Yesterday, Jim and I got a couple doors from Santa Fe Wrecking, the same place where we bought our bathtub. These are a couple of vintage models to replace a couple of super-thin '50s eyesores in the house. I was planning to send them out to a stripping place to bring them down to bare wood, but Jim has taken it upon himself to do the job. Our plan is to stain all the doors, door frames and baseboards a dark walnut color.

I regret to say that -- even though we filled up a humongous dumpster with all the garbage in the house and had at one time cleared the entire yard -- the picture below is what our yard looks like today. It's been a dumping ground for too many contractors. You can see Jim at work through the tree on the left.

Saturday, May 19, 2007

A Renovation High


I got the floors of my dreams by sheer luck.
The front part of the The Jewel of Hollywood is built on a concrete slab. The minute I found this out, I started dreaming of polished concrete floors. Lofty, industrial, distressed concrete floors.
And voila. That's what I got. We pulled back the tiles (NOT asbestos, as previously thought) and undereath found a thick layer of black adhesive. So for a while the floors were black, which wasn't terrible, but I wanted concrete! We called on a flooring "expert" who couldn't get the black out. But then our painter, Julio, said he knew how to do the job. It takes serious chemicals to cut through 50 year old adhesive. When the workers showed up to do it, they said, "We're going to get HIGH today!"
Maybe I should have stuck around.

Wednesday, May 9, 2007

One Room Down, Eight to Go

The upstairs bathroom is officially finished. (Well ... basically.) Here is what we did:

We bought the claw-foot tub from the Santa Fe Wrecking Company for $175 and paid to have it re-glazed. The tub we chose was a rusted P.O.S., but they put a gorgeous new finish on it, which I have already damaged by dropping the very heavy drain stopper on its rim. (Ah well, it's only money, right?) Hardware on the tub we ordered over the Internet. It's all Sign of the Crab. (Could that name be more fabulous?) Pedestal sink from Home Depot. Kohler -- nothing special. Tiles from Mission Tile. Hex tiles on the floor, subway tiles for wainscoting, and 4-inch square tiles surrounding the tub from the wainscoting to the ceiling.
The piece de resistance is the toilet. A Toto model which Jim claims is uncloggable. He researched it to the hilt, so he should know.

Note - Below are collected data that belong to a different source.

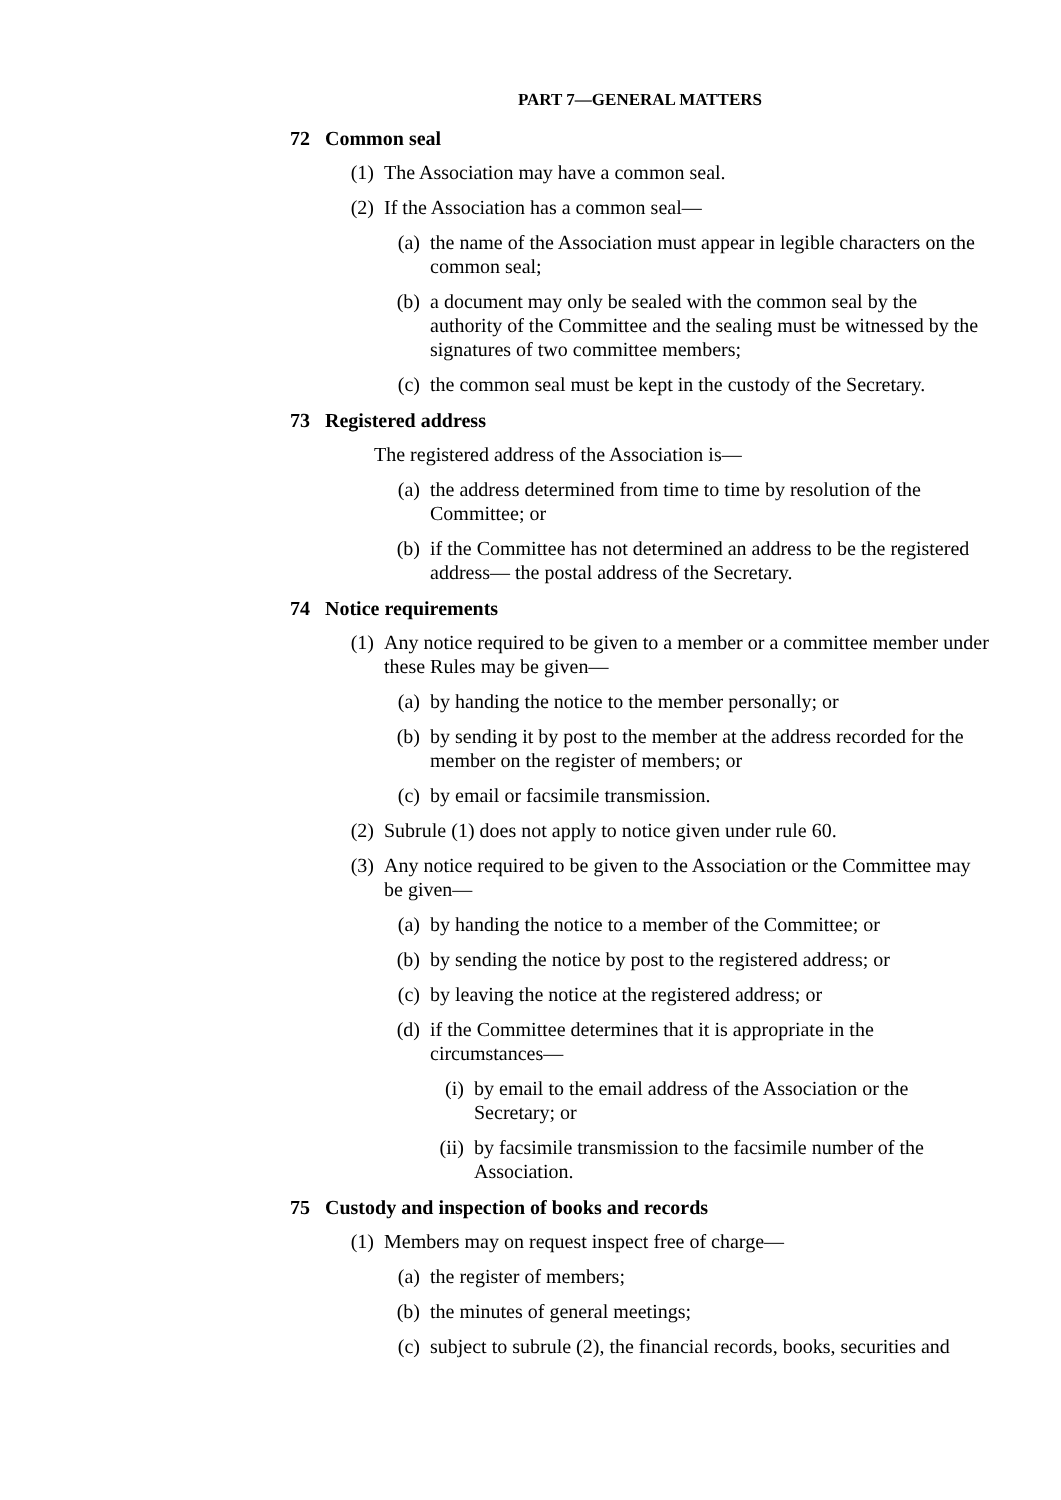PART 7—GENERAL MATTERS
72 Common seal
(1) The Association may have a common seal.
(2) If the Association has a common seal—
(a) the name of the Association must appear in legible characters on the common seal;
(b) a document may only be sealed with the common seal by the authority of the Committee and the sealing must be witnessed by the signatures of two committee members;
(c) the common seal must be kept in the custody of the Secretary.
73 Registered address
The registered address of the Association is—
(a) the address determined from time to time by resolution of the Committee; or
(b) if the Committee has not determined an address to be the registered address— the postal address of the Secretary.
74 Notice requirements
(1) Any notice required to be given to a member or a committee member under these Rules may be given—
(a) by handing the notice to the member personally; or
(b) by sending it by post to the member at the address recorded for the member on the register of members; or
(c) by email or facsimile transmission.
(2) Subrule (1) does not apply to notice given under rule 60.
(3) Any notice required to be given to the Association or the Committee may be given—
(a) by handing the notice to a member of the Committee; or
(b) by sending the notice by post to the registered address; or
(c) by leaving the notice at the registered address; or
(d) if the Committee determines that it is appropriate in the circumstances—
(i) by email to the email address of the Association or the Secretary; or
(ii) by facsimile transmission to the facsimile number of the Association.
75 Custody and inspection of books and records
(1) Members may on request inspect free of charge—
(a) the register of members;
(b) the minutes of general meetings;
(c) subject to subrule (2), the financial records, books, securities and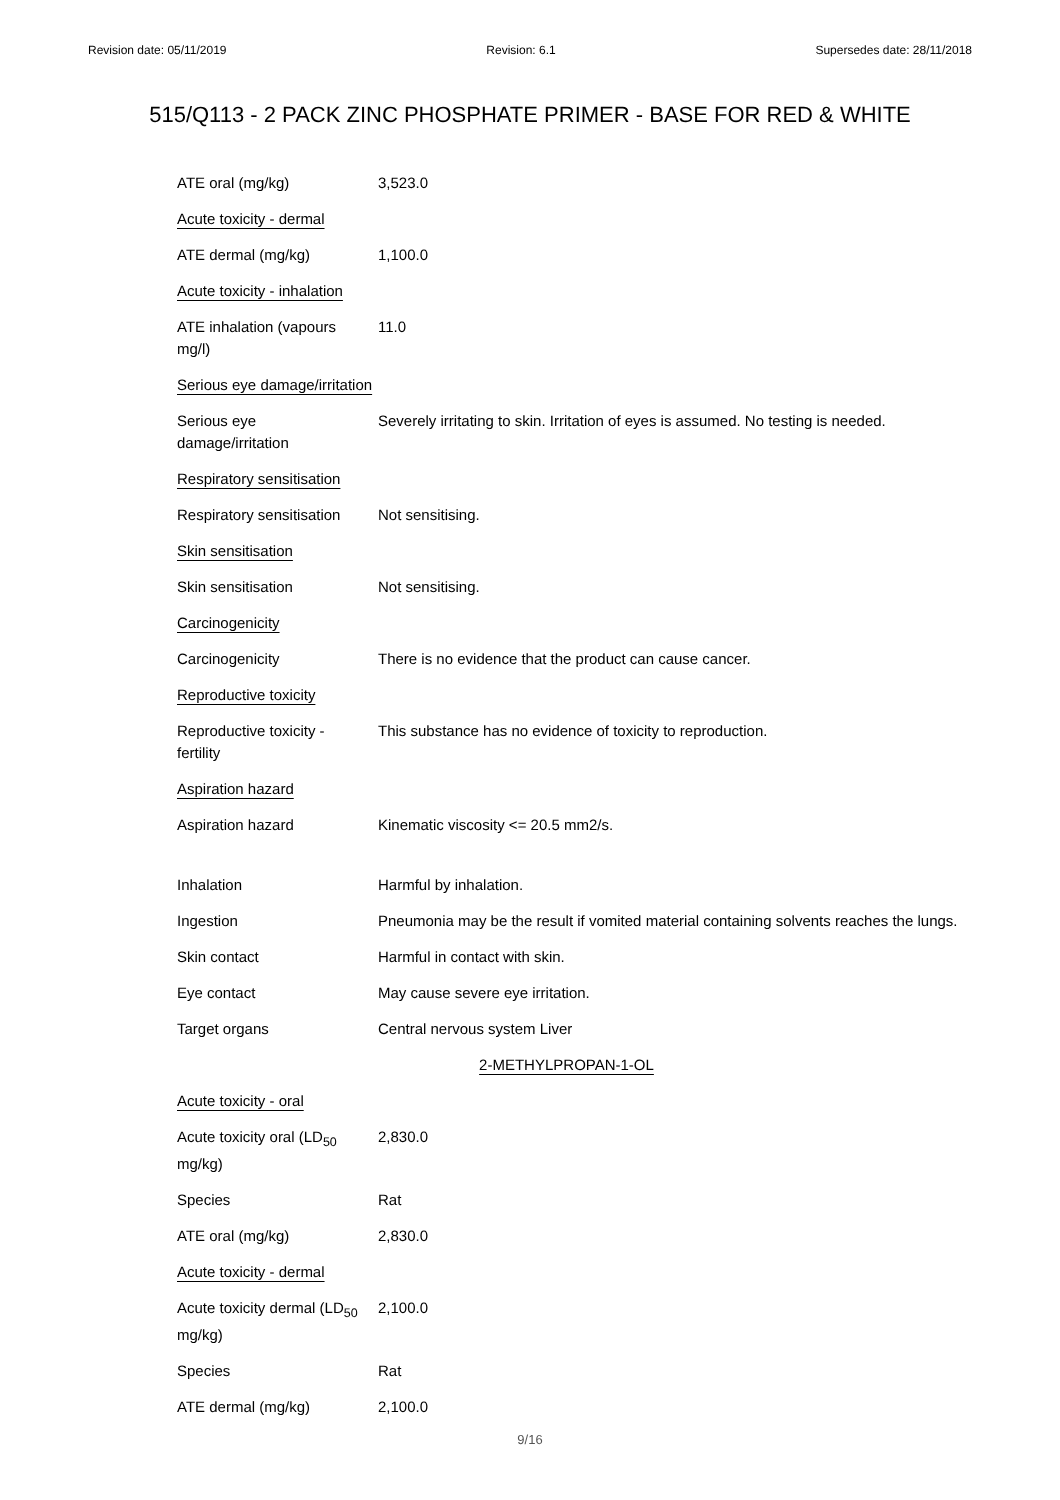Revision date: 05/11/2019 Revision: 6.1 Supersedes date: 28/11/2018
515/Q113 - 2 PACK ZINC PHOSPHATE PRIMER - BASE FOR RED & WHITE
| ATE oral (mg/kg) | 3,523.0 |
| Acute toxicity - dermal | |
| ATE dermal (mg/kg) | 1,100.0 |
| Acute toxicity - inhalation | |
| ATE inhalation (vapours mg/l) | 11.0 |
| Serious eye damage/irritation | |
| Serious eye damage/irritation | Severely irritating to skin. Irritation of eyes is assumed. No testing is needed. |
| Respiratory sensitisation | |
| Respiratory sensitisation | Not sensitising. |
| Skin sensitisation | |
| Skin sensitisation | Not sensitising. |
| Carcinogenicity | |
| Carcinogenicity | There is no evidence that the product can cause cancer. |
| Reproductive toxicity | |
| Reproductive toxicity - fertility | This substance has no evidence of toxicity to reproduction. |
| Aspiration hazard | |
| Aspiration hazard | Kinematic viscosity <= 20.5 mm2/s. |
| Inhalation | Harmful by inhalation. |
| Ingestion | Pneumonia may be the result if vomited material containing solvents reaches the lungs. |
| Skin contact | Harmful in contact with skin. |
| Eye contact | May cause severe eye irritation. |
| Target organs | Central nervous system Liver |
| 2-METHYLPROPAN-1-OL | |
| Acute toxicity - oral | |
| Acute toxicity oral (LD<sub>50</sub> mg/kg) | 2,830.0 |
| Species | Rat |
| ATE oral (mg/kg) | 2,830.0 |
| Acute toxicity - dermal | |
| Acute toxicity dermal (LD<sub>50</sub> mg/kg) | 2,100.0 |
| Species | Rat |
| ATE dermal (mg/kg) | 2,100.0 |
9/16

What you can't see in these photographs is the big mistake. The big mistake is that the plumbers put the tub in without centering it under the window. It kind of makes me long for a tub like the one Brooke has been hauling from house to house. It's a rare 6-foot model, where ours is the standard 5-footer. A 6-foot tub would have really made this bathroom sing.
But as it is, I can't complain. An oval mirror, a couple covers for the outlets, and we'll call this room DONE.

Tuesday, May 1, 2007

America's Ugliest Door


Sure this door is ugly. But is it the ugliest door in America? I sure hope so! I entered our door in a contest called just that, the Ugliest Door in America contest, sponsored by Therma-Tru doors. The grand prize is ... you guessed it. A brand new door.

Today is the last day to enter, but they're accepting submissions through 11:59 p.m. (because midnight would, I guess, technicallly be tomorrow, generating untold confusion.)